WORK INSTRUCTIONS: In the records below, can you number each line from the one containing "CỬA HÀNG BÁN LẺ" up to and including the one containing "All Rights Reserved", dropping any blank lines?
***** PROVIDED ENTRIES
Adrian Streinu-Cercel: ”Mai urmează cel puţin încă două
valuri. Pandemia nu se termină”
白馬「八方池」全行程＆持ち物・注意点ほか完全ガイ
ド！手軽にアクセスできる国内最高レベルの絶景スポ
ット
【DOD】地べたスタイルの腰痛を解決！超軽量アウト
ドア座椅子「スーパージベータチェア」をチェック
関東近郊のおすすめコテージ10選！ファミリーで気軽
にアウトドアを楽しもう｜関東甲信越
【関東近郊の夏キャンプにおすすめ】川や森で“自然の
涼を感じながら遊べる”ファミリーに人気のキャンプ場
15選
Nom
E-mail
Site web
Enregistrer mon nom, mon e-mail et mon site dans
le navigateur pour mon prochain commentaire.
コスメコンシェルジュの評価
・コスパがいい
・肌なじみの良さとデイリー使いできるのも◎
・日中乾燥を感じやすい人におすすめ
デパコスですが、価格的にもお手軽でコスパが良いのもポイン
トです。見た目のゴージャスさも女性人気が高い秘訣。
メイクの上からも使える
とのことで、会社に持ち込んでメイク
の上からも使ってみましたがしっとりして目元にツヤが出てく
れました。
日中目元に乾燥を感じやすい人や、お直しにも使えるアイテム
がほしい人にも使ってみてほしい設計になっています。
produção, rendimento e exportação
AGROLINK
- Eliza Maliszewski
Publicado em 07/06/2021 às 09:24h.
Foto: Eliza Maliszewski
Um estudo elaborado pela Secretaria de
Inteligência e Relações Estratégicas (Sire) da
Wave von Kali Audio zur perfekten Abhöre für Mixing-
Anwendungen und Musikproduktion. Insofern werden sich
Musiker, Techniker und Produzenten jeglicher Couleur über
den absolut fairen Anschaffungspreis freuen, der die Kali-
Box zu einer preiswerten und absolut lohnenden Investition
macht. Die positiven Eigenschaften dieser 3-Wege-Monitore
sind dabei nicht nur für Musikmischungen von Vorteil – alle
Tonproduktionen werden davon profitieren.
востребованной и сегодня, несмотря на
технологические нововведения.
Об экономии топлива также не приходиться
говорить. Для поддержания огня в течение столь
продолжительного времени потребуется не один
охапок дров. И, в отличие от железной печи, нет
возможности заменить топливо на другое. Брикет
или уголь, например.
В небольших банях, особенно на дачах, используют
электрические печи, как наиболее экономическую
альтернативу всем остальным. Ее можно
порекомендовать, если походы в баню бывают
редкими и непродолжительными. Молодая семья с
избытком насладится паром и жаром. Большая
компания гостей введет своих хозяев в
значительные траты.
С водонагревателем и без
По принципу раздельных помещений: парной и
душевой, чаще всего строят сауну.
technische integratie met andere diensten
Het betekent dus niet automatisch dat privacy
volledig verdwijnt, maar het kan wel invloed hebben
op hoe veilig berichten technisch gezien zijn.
**********
***** PROVIDED ENTRIES
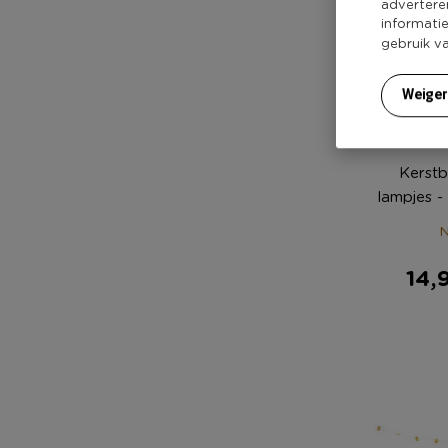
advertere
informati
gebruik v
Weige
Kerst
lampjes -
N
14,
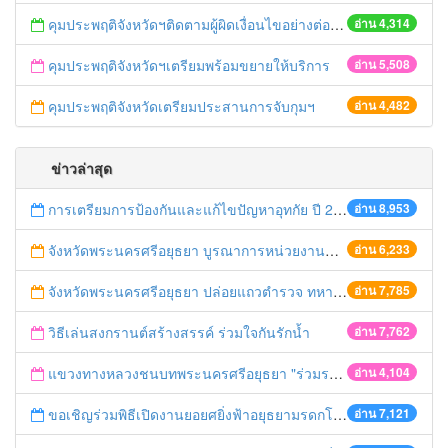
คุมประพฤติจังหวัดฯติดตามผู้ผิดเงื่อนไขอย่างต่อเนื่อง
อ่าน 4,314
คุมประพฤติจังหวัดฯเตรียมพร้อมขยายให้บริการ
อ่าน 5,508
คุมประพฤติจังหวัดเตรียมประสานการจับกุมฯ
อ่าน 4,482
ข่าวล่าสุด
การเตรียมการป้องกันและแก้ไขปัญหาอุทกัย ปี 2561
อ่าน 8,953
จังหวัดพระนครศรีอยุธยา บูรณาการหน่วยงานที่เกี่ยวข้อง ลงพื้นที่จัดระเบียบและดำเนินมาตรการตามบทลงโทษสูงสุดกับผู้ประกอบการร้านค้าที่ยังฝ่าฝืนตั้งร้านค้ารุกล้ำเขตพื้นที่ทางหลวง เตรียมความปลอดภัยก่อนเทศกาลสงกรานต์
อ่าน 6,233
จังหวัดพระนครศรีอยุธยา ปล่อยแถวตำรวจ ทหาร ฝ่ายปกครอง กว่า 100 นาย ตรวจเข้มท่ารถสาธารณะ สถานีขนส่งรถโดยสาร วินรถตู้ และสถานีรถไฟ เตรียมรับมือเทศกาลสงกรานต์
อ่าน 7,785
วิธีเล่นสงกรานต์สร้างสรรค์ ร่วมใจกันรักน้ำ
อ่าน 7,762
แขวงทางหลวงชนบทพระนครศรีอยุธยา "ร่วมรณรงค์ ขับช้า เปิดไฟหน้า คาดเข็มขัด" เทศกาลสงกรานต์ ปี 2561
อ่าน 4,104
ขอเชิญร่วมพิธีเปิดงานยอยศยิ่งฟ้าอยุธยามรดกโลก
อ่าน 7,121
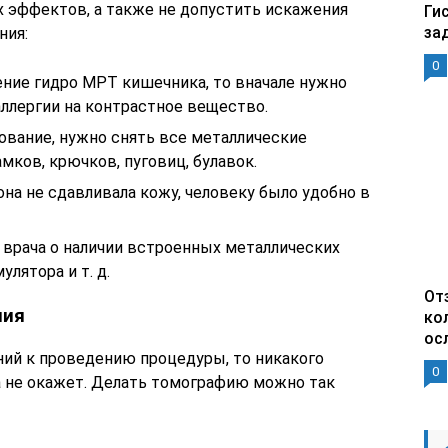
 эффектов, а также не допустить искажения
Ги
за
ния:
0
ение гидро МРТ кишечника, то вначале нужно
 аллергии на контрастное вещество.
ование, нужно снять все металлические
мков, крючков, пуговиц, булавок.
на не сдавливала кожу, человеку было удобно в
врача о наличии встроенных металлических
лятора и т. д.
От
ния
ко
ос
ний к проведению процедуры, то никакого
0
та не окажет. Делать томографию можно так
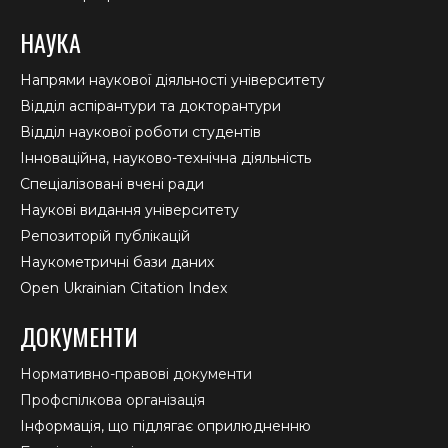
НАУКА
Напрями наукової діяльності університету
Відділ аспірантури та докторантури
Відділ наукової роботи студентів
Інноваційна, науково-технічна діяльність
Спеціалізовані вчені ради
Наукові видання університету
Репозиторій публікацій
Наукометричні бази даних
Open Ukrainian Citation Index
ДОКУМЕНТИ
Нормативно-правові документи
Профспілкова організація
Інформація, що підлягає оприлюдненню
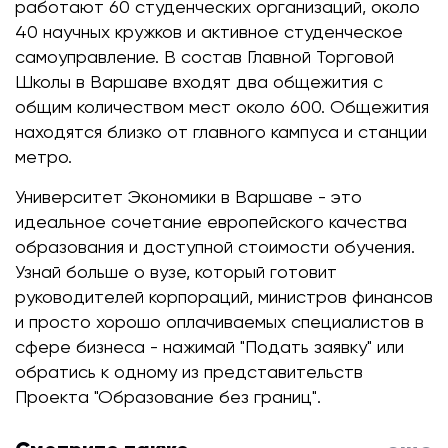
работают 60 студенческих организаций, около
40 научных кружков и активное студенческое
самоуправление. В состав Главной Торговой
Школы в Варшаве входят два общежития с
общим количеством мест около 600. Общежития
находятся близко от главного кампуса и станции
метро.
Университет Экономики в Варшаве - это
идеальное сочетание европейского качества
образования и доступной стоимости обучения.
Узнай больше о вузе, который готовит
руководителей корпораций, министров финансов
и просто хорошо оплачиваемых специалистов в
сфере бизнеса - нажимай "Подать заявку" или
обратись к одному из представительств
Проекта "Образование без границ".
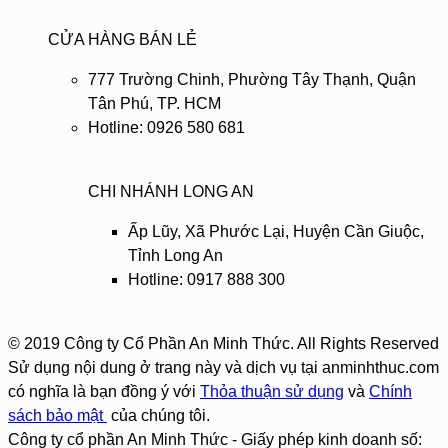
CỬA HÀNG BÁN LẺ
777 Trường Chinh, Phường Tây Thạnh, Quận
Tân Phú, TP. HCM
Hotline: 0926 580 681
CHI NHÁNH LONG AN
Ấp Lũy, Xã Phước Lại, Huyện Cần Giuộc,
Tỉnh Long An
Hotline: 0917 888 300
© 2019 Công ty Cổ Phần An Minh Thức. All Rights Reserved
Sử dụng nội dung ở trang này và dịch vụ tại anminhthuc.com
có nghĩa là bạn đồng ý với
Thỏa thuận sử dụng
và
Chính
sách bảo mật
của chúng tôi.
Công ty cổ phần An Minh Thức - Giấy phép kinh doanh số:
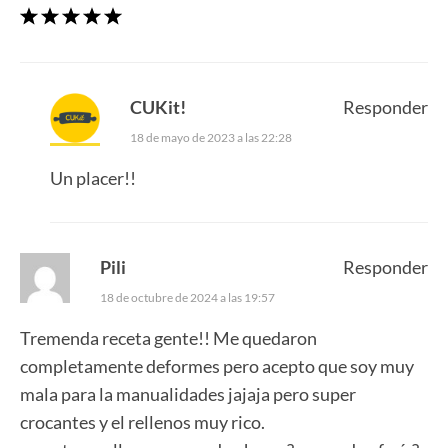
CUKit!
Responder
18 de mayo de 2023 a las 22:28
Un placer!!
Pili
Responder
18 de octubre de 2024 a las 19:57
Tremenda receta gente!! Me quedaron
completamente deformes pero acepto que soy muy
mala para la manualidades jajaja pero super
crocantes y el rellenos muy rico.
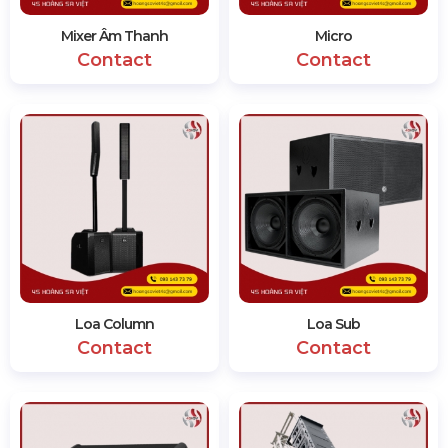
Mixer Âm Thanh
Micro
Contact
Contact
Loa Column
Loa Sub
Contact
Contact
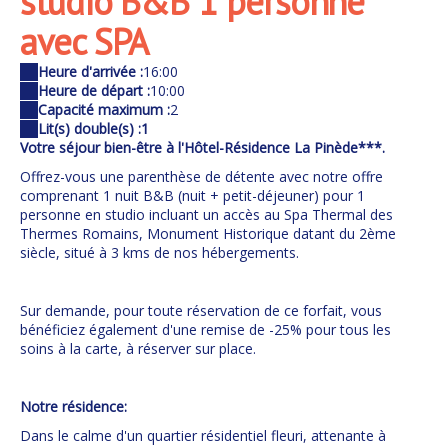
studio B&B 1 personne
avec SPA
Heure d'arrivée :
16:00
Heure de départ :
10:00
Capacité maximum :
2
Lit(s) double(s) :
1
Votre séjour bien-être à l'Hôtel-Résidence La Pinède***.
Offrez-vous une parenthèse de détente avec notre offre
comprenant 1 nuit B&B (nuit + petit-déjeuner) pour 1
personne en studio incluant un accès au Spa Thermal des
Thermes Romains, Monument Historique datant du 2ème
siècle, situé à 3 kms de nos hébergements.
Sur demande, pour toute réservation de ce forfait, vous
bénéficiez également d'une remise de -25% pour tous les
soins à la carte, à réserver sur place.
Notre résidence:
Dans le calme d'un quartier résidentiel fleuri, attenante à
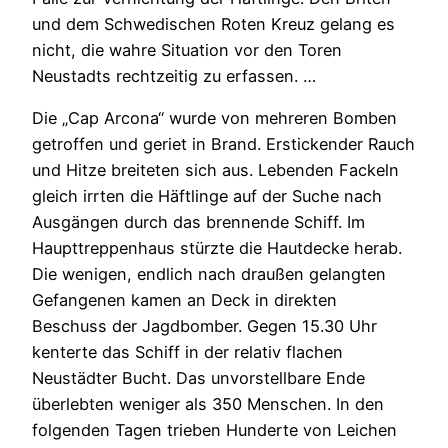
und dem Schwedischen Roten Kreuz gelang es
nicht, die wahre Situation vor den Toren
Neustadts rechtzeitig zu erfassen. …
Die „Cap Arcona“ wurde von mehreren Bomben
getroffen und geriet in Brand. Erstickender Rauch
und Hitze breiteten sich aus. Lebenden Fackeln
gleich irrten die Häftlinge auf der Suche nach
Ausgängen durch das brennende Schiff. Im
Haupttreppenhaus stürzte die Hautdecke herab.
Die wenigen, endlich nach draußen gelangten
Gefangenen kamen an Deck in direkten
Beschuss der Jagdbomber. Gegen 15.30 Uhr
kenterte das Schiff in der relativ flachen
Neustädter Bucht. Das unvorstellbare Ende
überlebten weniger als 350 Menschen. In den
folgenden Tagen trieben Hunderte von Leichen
**********
WRITTEN ANSWER:
1. CỬA HÀNG BÁN LẺ
2. 777 Trường Chinh, Phường Tây Thạnh, Quận
3. Tân Phú, TP. HCM
4. Hotline: 0926 580 681
5. CHI NHÁNH LONG AN
6. Ấp Lũy, Xã Phước Lại, Huyện Cần Giuộc,
7. Tỉnh Long An
8. Hotline: 0917 888 300
9. © 2019 Công ty Cổ Phần An Minh Thức. All Rights Reserved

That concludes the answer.